Lines to restate from the data below: from the one containing "(mirror false)" to the one containing "assign CO=(A&B)|(B&CI)|(CI&A);", both included. Give them again exactly, and only them.

Given records: Begin

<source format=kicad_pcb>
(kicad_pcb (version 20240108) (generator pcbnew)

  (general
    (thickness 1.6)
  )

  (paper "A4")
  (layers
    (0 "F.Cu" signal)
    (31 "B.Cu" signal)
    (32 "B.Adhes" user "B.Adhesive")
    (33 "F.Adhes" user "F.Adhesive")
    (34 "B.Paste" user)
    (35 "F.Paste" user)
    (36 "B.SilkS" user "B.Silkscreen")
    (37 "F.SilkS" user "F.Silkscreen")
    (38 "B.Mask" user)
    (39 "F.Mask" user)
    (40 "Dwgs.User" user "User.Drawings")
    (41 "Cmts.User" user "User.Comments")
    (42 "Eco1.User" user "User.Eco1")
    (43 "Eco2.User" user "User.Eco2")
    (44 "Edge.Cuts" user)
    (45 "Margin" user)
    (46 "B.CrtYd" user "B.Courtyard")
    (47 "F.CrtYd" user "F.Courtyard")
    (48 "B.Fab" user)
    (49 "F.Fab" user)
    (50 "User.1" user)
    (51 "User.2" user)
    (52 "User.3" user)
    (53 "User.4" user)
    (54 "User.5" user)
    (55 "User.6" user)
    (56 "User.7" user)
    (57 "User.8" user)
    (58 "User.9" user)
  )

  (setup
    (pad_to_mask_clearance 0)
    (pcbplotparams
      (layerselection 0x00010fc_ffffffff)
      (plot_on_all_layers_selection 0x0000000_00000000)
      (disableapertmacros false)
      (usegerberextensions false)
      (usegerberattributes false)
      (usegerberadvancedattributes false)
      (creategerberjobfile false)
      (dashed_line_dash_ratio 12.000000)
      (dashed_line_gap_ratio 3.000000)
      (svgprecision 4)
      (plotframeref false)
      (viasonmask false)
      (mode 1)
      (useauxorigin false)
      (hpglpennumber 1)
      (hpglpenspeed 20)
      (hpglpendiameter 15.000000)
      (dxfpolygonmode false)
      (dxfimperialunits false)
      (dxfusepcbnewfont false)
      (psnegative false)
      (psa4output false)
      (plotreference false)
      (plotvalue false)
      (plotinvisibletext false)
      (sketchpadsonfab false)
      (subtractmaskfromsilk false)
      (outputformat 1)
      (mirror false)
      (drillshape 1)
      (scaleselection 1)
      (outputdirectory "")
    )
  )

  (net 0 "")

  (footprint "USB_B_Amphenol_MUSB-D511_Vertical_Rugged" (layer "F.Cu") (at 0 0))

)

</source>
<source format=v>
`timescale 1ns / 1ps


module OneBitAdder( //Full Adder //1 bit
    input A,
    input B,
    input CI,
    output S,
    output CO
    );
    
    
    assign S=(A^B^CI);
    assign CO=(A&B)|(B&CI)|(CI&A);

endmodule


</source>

Given records: End
Given records: Begin

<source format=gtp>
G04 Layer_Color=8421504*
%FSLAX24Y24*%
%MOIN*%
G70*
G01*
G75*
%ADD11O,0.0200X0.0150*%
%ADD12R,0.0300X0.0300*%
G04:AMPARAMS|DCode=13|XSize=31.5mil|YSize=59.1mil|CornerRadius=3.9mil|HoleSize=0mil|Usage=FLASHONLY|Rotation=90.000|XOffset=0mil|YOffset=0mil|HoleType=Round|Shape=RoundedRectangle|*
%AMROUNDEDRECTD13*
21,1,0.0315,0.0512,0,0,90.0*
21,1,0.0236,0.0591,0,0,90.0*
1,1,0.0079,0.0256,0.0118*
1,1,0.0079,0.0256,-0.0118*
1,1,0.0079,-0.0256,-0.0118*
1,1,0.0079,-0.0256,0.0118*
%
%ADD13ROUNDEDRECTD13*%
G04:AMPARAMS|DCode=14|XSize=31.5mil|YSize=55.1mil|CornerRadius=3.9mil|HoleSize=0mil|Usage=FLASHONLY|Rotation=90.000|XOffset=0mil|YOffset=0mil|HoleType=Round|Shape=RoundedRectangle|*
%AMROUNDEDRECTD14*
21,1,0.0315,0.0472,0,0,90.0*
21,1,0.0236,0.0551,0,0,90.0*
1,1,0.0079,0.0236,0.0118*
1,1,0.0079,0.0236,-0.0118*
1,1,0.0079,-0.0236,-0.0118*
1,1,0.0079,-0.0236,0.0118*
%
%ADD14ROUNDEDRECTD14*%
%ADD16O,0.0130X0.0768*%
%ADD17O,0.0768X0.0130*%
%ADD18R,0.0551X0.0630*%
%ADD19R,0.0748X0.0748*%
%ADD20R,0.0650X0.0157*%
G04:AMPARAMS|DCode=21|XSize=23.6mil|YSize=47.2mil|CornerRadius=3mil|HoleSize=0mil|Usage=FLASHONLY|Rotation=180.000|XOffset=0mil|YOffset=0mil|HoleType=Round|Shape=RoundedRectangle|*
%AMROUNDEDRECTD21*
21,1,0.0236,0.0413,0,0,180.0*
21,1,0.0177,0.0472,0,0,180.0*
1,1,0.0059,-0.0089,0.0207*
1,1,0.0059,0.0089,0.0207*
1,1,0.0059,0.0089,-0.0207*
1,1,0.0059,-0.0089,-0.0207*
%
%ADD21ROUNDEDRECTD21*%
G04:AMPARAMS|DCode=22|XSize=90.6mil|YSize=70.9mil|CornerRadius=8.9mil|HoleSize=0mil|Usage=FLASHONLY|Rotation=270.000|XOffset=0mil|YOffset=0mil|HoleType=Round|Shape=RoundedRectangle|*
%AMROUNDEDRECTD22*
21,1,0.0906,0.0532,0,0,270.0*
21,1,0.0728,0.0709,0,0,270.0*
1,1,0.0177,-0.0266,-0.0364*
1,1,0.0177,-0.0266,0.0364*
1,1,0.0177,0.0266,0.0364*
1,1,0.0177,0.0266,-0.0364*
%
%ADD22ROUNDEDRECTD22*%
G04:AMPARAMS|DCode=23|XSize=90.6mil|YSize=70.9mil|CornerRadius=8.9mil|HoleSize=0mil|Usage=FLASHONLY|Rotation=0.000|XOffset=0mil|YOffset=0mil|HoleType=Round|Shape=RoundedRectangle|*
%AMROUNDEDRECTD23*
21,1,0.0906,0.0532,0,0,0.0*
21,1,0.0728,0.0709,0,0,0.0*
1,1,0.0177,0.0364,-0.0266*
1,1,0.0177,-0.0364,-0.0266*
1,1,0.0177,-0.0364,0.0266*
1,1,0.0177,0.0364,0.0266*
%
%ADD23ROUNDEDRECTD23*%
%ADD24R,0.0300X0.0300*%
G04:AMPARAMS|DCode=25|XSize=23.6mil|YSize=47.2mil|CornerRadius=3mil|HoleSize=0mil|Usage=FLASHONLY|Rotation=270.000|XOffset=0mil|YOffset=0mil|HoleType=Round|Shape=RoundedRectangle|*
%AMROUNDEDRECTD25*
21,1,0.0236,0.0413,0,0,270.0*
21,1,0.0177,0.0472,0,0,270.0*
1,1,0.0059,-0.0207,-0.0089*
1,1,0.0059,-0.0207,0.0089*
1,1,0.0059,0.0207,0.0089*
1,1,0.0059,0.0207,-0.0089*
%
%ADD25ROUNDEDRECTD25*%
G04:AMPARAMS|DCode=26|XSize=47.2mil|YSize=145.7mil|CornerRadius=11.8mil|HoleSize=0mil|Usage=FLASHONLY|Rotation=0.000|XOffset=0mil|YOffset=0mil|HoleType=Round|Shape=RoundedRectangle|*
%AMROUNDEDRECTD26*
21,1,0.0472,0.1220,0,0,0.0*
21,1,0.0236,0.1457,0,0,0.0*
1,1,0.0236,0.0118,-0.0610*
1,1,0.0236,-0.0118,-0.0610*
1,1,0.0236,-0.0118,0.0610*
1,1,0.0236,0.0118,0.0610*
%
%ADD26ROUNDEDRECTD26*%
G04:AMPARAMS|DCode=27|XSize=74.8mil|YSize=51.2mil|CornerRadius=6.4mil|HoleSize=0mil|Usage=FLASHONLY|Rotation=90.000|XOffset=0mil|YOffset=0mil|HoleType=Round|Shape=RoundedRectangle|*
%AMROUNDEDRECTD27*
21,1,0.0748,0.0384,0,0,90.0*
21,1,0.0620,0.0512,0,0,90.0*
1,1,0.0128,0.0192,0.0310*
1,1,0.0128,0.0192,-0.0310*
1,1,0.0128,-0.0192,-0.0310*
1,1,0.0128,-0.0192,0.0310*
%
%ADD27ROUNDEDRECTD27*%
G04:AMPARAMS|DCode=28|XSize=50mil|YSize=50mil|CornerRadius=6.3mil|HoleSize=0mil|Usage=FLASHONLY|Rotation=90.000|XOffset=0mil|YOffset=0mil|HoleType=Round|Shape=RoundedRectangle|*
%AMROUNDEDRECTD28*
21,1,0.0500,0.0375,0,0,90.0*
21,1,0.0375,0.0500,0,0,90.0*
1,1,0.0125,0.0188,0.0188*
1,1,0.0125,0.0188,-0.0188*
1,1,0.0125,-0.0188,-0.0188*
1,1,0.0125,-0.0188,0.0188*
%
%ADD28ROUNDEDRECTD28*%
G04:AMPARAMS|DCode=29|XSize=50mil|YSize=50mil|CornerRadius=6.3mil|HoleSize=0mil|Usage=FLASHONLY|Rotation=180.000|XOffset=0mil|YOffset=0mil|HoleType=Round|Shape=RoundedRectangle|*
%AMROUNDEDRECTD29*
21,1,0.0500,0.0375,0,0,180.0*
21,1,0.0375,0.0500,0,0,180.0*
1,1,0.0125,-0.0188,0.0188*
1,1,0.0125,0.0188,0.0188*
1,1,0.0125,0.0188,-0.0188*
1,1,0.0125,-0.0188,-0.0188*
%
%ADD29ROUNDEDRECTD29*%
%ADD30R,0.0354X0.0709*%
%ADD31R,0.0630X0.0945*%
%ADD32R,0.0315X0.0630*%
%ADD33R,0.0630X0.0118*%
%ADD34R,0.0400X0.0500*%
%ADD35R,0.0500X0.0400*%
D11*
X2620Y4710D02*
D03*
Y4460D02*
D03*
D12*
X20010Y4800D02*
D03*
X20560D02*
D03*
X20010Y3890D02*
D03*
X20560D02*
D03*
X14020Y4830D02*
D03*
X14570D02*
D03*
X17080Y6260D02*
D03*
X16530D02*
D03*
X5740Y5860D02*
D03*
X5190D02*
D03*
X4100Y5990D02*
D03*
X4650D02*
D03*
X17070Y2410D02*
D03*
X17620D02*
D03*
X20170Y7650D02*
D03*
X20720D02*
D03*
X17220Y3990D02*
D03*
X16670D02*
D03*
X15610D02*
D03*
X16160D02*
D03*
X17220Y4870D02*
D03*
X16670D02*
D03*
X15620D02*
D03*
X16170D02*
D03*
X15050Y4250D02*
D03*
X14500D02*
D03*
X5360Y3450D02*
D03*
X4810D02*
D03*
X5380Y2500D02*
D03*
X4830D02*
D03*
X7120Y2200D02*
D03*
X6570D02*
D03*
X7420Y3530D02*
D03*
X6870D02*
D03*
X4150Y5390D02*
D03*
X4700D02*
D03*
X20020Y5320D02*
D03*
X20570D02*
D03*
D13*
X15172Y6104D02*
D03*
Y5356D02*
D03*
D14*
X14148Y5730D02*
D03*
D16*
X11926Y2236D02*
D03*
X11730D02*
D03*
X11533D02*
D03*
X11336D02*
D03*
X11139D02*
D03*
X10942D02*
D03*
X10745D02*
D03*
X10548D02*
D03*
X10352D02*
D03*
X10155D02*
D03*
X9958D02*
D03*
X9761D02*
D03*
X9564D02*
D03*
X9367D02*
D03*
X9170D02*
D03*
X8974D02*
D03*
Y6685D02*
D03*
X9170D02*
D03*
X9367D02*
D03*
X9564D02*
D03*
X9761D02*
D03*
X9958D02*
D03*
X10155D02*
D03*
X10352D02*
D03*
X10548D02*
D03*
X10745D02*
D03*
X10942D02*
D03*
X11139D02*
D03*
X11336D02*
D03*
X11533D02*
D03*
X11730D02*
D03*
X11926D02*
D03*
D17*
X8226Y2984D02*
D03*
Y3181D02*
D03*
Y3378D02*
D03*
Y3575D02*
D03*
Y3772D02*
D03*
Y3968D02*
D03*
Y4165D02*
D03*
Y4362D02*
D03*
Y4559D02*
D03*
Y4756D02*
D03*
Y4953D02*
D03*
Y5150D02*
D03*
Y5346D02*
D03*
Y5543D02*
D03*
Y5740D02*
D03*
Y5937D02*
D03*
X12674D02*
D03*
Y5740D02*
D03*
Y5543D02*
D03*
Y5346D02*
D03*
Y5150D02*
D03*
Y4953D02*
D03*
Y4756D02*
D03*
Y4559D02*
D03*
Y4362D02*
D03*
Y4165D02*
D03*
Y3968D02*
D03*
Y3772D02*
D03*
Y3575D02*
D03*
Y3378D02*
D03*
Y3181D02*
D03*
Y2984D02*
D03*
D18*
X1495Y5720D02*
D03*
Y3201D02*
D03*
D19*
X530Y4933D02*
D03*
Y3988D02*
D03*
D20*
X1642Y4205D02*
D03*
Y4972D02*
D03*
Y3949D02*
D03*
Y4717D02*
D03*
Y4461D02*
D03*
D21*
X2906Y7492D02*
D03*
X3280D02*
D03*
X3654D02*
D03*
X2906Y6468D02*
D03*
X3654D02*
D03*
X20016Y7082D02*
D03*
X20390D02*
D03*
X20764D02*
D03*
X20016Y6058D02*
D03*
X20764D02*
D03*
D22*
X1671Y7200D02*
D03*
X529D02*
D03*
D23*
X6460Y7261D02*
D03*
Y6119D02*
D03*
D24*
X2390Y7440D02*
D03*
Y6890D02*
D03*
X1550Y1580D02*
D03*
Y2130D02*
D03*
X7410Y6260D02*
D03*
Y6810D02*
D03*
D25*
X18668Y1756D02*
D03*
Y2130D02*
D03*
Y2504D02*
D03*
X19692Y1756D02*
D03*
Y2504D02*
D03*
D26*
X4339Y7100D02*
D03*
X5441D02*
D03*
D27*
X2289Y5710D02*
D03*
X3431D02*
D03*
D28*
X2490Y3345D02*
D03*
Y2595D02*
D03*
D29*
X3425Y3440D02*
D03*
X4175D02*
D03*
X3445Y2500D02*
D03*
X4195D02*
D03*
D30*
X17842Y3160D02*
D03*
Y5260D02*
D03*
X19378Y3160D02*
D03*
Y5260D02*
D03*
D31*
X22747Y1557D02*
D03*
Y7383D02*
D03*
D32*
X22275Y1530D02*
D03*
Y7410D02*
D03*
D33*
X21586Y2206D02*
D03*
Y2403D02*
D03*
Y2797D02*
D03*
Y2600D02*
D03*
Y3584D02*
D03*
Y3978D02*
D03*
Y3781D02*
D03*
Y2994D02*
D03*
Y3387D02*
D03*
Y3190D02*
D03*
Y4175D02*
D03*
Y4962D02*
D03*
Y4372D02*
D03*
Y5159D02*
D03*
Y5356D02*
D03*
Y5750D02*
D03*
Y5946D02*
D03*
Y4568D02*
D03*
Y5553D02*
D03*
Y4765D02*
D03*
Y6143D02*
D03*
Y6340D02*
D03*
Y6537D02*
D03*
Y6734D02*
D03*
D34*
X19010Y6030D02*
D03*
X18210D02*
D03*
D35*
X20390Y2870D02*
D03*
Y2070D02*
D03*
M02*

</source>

Given records: End

> _Solution to the exercise_:
      (mirror false)
      (drillshape 1)
      (scaleselection 1)
      (outputdirectory "")
    )
  )

  (net 0 "")

  (footprint "USB_B_Amphenol_MUSB-D511_Vertical_Rugged" (layer "F.Cu") (at 0 0))

)

</source>
<source format=v>
`timescale 1ns / 1ps


module OneBitAdder( //Full Adder //1 bit
    input A,
    input B,
    input CI,
    output S,
    output CO
    );
    
    
    assign S=(A^B^CI);
    assign CO=(A&B)|(B&CI)|(CI&A);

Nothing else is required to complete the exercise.